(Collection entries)
>>>
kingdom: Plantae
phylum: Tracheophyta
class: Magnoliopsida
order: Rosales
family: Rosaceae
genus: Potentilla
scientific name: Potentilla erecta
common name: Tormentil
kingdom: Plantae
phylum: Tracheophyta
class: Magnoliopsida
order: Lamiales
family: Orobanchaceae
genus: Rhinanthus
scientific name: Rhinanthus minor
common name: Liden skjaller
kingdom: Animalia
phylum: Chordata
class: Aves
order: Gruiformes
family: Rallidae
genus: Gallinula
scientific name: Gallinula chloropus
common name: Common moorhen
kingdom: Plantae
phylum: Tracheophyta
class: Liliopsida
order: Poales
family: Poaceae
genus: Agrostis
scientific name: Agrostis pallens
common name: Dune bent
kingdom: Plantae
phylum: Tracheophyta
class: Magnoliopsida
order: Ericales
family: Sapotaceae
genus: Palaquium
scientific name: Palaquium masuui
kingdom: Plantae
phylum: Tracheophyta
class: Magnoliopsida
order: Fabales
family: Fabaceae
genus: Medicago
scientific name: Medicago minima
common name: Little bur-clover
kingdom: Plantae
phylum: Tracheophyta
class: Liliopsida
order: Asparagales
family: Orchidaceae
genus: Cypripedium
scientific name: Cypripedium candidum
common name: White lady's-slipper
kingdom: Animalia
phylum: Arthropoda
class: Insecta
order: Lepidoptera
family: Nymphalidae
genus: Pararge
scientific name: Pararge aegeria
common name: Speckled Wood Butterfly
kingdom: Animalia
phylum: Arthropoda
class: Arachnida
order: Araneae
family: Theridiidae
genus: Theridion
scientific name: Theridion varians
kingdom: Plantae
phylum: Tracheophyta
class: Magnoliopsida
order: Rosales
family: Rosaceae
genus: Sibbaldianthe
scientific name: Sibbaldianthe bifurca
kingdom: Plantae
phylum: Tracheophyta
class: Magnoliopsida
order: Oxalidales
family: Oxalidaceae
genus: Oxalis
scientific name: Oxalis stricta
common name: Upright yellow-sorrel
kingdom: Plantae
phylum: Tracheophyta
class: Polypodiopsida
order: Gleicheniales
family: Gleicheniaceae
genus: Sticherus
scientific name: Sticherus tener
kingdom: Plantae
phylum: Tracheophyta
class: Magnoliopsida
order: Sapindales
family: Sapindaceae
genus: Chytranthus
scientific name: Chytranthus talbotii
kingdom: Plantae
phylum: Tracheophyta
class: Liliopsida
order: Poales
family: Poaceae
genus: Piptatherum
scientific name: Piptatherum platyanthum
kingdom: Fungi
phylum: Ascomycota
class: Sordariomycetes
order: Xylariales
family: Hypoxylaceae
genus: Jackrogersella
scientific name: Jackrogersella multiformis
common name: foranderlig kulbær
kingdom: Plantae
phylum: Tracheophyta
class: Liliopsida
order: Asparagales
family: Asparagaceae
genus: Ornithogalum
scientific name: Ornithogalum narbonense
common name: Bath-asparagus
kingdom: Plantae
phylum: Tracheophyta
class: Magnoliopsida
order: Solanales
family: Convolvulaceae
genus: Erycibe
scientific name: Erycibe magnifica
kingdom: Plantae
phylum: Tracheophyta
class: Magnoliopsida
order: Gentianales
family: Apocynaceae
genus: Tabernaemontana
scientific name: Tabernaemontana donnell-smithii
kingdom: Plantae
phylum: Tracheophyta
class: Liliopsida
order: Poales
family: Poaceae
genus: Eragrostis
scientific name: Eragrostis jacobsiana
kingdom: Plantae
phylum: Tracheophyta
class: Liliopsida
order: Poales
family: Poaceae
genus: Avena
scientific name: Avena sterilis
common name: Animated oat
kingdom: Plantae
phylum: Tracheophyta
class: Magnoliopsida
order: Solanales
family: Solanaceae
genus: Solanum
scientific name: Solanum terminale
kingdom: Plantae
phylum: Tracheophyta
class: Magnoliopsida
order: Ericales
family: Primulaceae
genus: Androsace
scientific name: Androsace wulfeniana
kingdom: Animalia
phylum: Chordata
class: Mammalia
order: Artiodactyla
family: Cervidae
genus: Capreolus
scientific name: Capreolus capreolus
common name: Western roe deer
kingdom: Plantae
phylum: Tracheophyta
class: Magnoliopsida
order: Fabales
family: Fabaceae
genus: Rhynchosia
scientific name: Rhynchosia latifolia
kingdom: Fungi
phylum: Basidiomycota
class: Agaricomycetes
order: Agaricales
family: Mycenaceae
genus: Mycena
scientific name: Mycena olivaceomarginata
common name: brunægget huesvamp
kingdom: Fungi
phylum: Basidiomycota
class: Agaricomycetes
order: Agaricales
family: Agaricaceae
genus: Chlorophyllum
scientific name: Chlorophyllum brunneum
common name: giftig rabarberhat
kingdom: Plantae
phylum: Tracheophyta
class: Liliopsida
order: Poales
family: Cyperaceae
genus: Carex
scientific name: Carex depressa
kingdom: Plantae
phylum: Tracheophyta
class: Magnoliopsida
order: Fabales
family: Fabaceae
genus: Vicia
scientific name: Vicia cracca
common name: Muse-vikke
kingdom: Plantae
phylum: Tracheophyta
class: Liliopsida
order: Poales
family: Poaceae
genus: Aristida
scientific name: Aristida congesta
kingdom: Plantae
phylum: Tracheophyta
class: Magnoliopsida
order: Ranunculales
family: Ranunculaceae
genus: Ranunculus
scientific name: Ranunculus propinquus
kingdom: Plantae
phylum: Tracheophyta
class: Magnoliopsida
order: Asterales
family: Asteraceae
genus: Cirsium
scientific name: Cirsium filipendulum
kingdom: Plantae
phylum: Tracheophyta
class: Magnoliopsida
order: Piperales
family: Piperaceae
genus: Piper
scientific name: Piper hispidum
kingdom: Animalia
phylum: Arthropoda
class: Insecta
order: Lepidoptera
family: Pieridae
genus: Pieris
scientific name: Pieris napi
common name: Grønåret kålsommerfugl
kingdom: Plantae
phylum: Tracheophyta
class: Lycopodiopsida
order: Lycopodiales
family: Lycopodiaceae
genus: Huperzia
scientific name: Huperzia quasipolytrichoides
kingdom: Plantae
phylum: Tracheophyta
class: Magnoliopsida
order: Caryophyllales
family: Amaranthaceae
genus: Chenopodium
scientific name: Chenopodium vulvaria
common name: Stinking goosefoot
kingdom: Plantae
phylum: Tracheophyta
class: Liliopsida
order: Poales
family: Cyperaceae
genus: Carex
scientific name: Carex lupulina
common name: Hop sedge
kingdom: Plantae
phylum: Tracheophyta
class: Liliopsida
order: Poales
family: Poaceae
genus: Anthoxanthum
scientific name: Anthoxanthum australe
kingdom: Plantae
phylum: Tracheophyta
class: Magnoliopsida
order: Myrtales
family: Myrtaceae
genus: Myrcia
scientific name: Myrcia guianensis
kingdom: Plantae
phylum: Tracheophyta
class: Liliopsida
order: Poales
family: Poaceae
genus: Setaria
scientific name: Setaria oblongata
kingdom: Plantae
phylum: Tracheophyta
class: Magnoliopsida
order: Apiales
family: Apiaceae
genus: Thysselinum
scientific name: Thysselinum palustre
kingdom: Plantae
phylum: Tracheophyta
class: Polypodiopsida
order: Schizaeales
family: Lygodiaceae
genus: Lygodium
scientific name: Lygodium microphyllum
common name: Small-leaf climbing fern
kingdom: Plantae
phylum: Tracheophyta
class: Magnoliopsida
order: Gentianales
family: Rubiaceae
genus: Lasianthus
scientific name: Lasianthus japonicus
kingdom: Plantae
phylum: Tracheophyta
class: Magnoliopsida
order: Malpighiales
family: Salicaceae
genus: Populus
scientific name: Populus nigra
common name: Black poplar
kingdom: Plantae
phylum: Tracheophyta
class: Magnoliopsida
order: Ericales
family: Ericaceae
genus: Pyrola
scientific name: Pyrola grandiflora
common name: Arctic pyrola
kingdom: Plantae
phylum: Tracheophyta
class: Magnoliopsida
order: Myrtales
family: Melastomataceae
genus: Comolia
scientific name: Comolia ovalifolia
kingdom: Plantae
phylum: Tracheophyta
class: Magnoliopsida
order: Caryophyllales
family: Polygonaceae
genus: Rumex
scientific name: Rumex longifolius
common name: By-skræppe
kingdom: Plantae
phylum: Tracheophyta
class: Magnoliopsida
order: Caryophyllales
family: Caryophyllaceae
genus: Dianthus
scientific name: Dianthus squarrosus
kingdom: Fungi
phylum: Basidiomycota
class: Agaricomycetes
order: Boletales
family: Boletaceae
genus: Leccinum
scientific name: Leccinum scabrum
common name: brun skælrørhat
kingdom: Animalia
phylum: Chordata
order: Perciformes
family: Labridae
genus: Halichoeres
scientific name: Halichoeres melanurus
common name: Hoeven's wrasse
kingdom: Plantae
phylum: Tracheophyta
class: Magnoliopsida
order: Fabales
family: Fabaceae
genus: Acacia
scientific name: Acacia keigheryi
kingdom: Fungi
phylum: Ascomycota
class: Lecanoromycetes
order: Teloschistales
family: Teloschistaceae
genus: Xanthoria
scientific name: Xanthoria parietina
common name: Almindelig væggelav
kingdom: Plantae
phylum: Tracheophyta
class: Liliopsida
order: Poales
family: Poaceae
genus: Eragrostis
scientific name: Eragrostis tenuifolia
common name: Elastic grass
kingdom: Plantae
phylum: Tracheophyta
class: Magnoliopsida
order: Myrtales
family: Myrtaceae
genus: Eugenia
<<<
Given problem: Recast the listing as a JSON list of strings, one string per line and blank lines omitted. Use only the lines from the one holding "order: Boletales" through the last line of the listing, inclusive.

Output for this exercise:
[
  "order: Boletales",
  "family: Boletaceae",
  "genus: Leccinum",
  "scientific name: Leccinum scabrum",
  "common name: brun skælrørhat",
  "kingdom: Animalia",
  "phylum: Chordata",
  "order: Perciformes",
  "family: Labridae",
  "genus: Halichoeres",
  "scientific name: Halichoeres melanurus",
  "common name: Hoeven's wrasse",
  "kingdom: Plantae",
  "phylum: Tracheophyta",
  "class: Magnoliopsida",
  "order: Fabales",
  "family: Fabaceae",
  "genus: Acacia",
  "scientific name: Acacia keigheryi",
  "kingdom: Fungi",
  "phylum: Ascomycota",
  "class: Lecanoromycetes",
  "order: Teloschistales",
  "family: Teloschistaceae",
  "genus: Xanthoria",
  "scientific name: Xanthoria parietina",
  "common name: Almindelig væggelav",
  "kingdom: Plantae",
  "phylum: Tracheophyta",
  "class: Liliopsida",
  "order: Poales",
  "family: Poaceae",
  "genus: Eragrostis",
  "scientific name: Eragrostis tenuifolia",
  "common name: Elastic grass",
  "kingdom: Plantae",
  "phylum: Tracheophyta",
  "class: Magnoliopsida",
  "order: Myrtales",
  "family: Myrtaceae",
  "genus: Eugenia"
]